Фридель в отчаянии пошел к матери и брату.
– Глупо сделал, что сейчас же не сказал мне! – вскричал Эббо. – Где Коппель, я ого отпущу к матери.
Но Христина захотела сама идти заменить Коппеля у постели старухи; искусство молодой баронессы, как лекарки, было так высоко ценимо всеми жителями горы, что предложение ее приняли с живейшей благодарностью. В сопровождении сыновей, Христина поднялась по крутой тропинке, ведущей к уединенной хижине и целый день провела около больной. Приближался вечер; больной стало немного лучше; но Коппель не возвращался, и молодые бароны не приходили за матерью. Христина решилась наконец отправиться одна; на полдороге она встретила Коппеля и спросила его, что делается в замке.
– А! – сказал Коппель. – Так стало быть милостивая баронесса не знает о нашей удаче? Отличная добыча и два пленника! Молодой барон действовал молодцом и добыл себе коня такого, на каком благородному рыцарю не стыдно ездить.
На расспросы Христины Коппель отвечал, что к Броду подъезжали путешественники; Йовст заприметил их и искусно устроил западню, так что все лошади о нее споткнулись. Вдовствующая баронесса приказала Гатто сосредоточить все силы и невзначай напасть на путешественников.

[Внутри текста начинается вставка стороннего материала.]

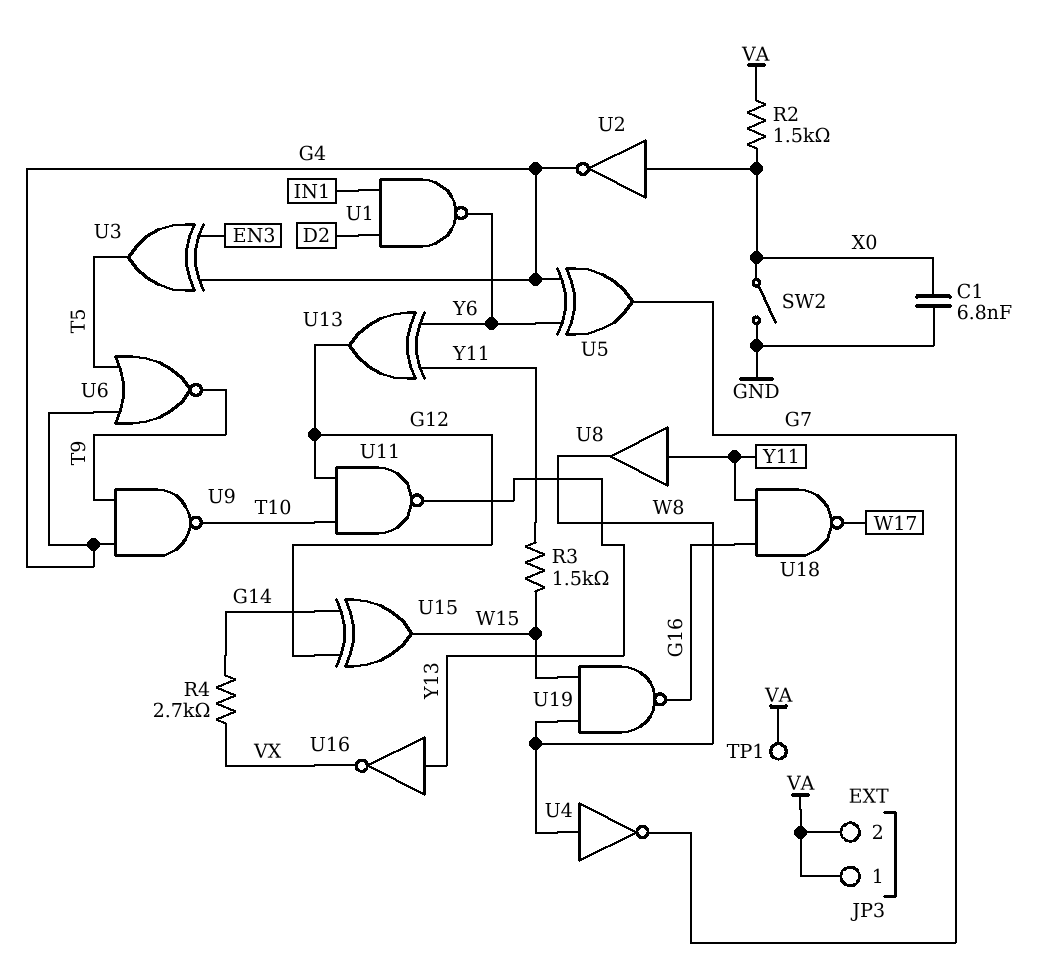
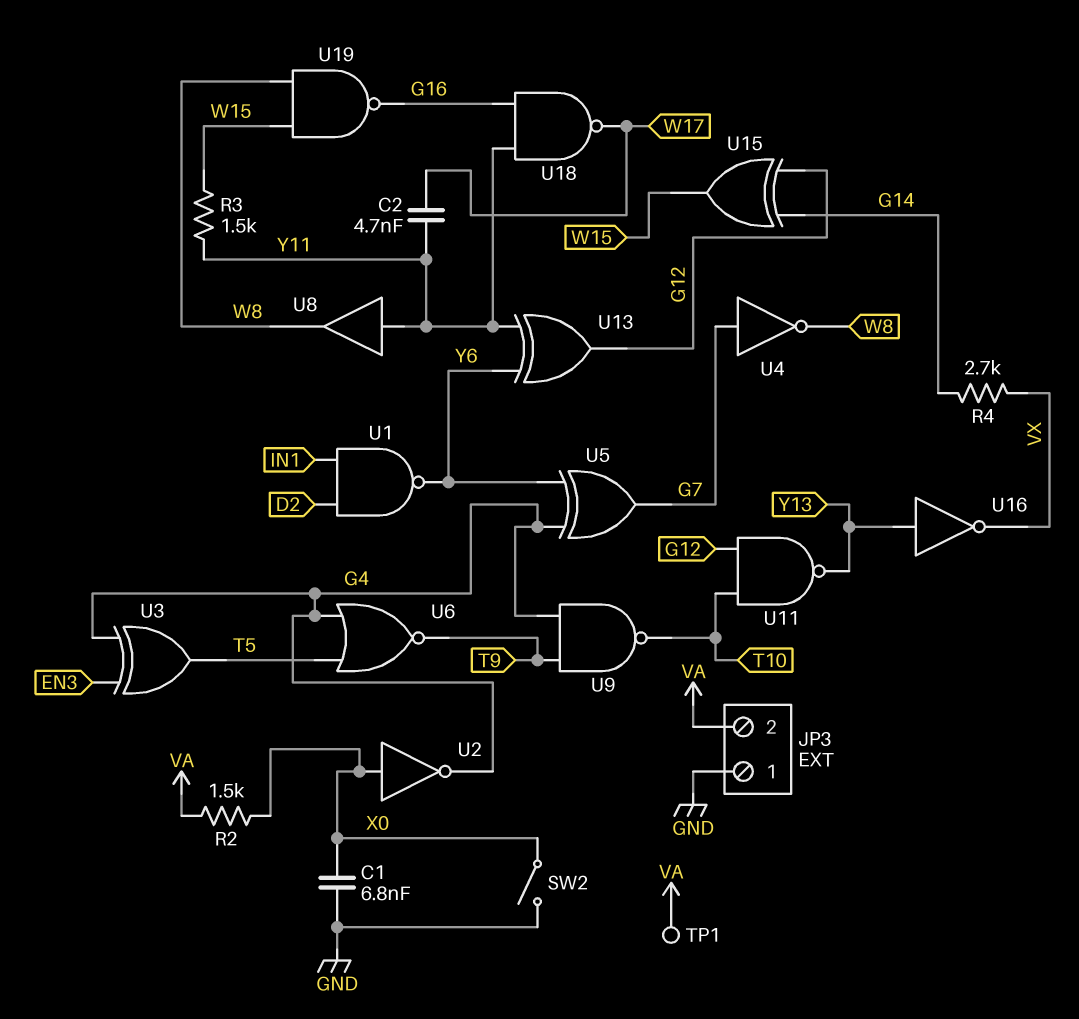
C2: none -> 4.7nF (W17, Y11)
JP3 pin 1: VA -> GND
U4: NOT (in W8, out G7) -> NOT (in G7, out W8)

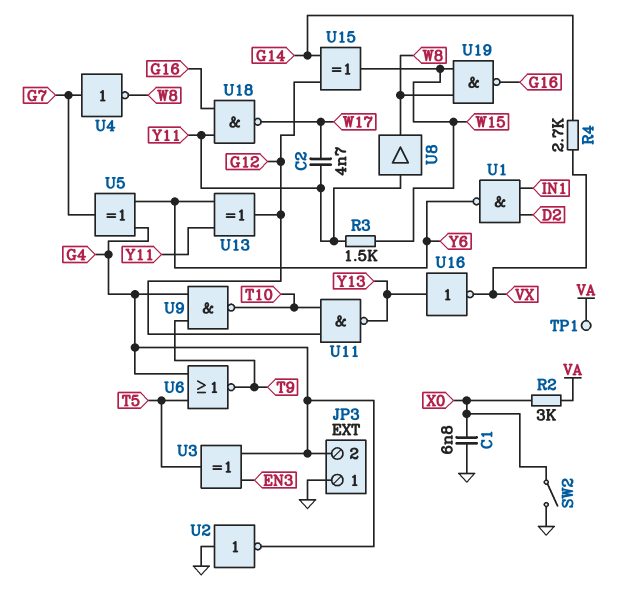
JP3 pin 2: VA -> G4
R2: 1.5k (VA, X0) -> 3k (VA, X0)
U2: NOT (in X0, out G4) -> NOT (in GND, out G4)

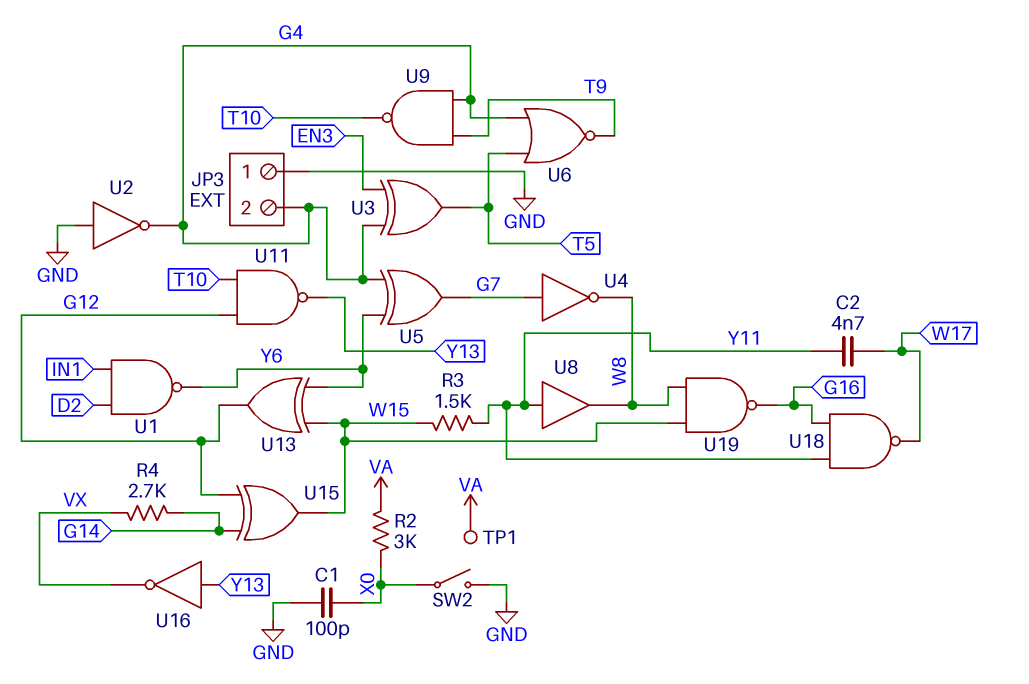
C1: 6.8nF (GND, X0) -> 100pF (GND, X0)
U13: XOR (in Y6, in Y11, out G12) -> XOR (in W15, in Y6, out G12)

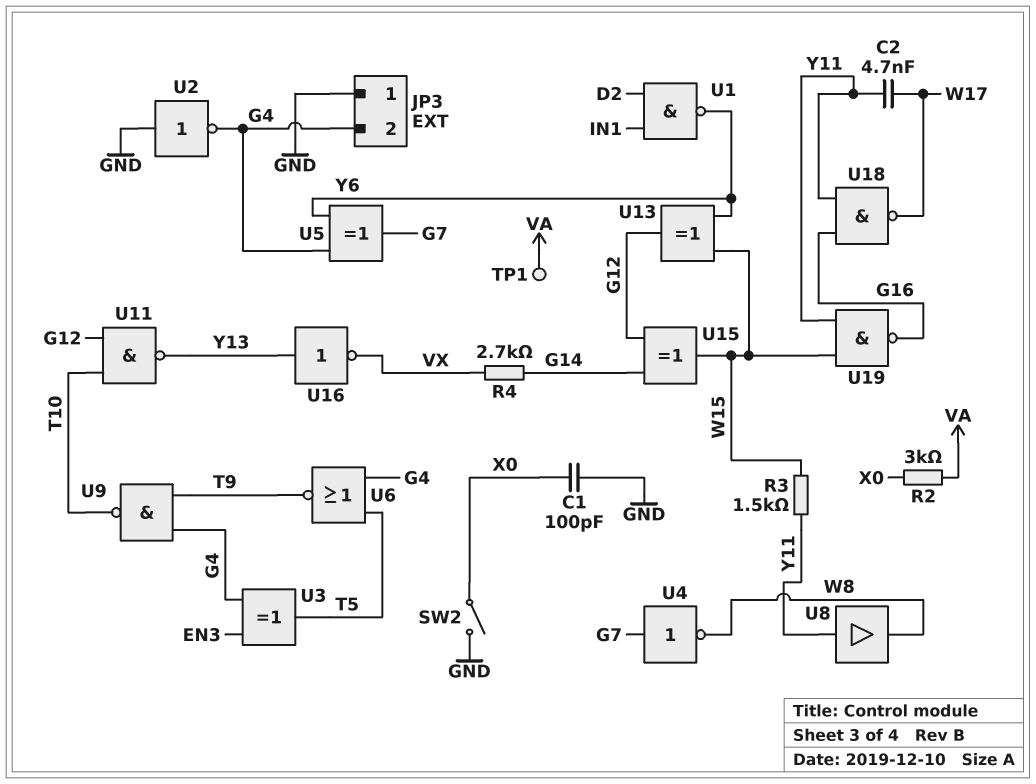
U19: NAND (in W8, in W15, out G16) -> NAND (in W15, in Y11, out G16)

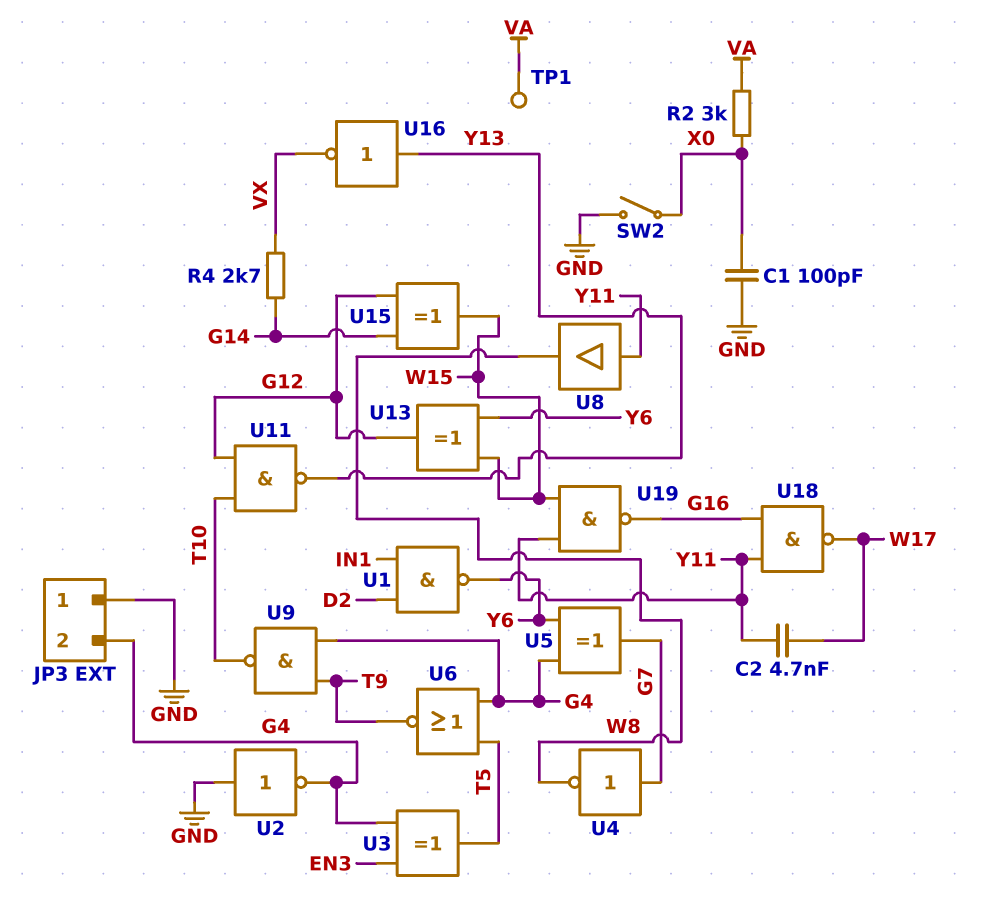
R3: 1.5k (W15, Y11) -> none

– А! – прибавил Коппель. – Надо было видеть, как молодой барон бросился точно лань! Некоторые из неприятелей бежали, но их осталось все-таки настолько, что мой молодой господин мог выказать свою храбрость. Еще со времени смерти старого барона святые угодники в первый раз послали нам такую добычу.
Христина пошла своей дорогой в отчаянии от такого возобновления враждебных действий, разрушавшего все ее надежды. При таких обстоятельствах лучшее, что могло воспоследовать, – это вмешательство Швабской лиги; сыновья баронессы были еще слишком молоды, чтоб можно было их признать виновными. Но такая мера могла повлечь за собой разорение в конфискацию. Наконец Христина сильно огорчена была тем, что воровство и грабеж запятнали до сих пор невинные руки ее сыновей.
Всякий крестьянин, какого она встречала по дороге, кланялся ей и хвалил молодого барона. Когда она вошла в большую залу, то увидала, что весь пол устлан был тюками товаров.
– Мать, – сказал Эббо, бросаясь ей навстречу, – слышала? У меня есть лошадь отличная, гнедая. Мы с Фриделем будем на ней ездить по очереди. Но где же Фридель? А, дорогая мама, Гейнц говорит, что я отличился не хуже их всех. Теперь у меня есть меч для Фриделя. Но что же он не идет? А ого вот для тебя, мать, бархатное платье; – ты в нем будешь также хороша, как Мадонна, что мы видели в монастыре.
Мальчик был в таком восторге, так счастлив, что у Христины не достало духу упрекать его; но она молчала.
– Разве ты не любишь бархат? – продолжал Эбергард. – Мы всегда говорили, что при первой добыче у матери будет бархатное платье. Посмотри же на него!
– Как я несчастна, мой Эббо! – вздохнула Христина, целуя в лоб сына.
Эбергард тотчас понял, в чем дело, покраснел и поспешно отвечал:
– Мать, мы только воспользовались своим правом, в силу которого нам принадлежит все, что падает в реку.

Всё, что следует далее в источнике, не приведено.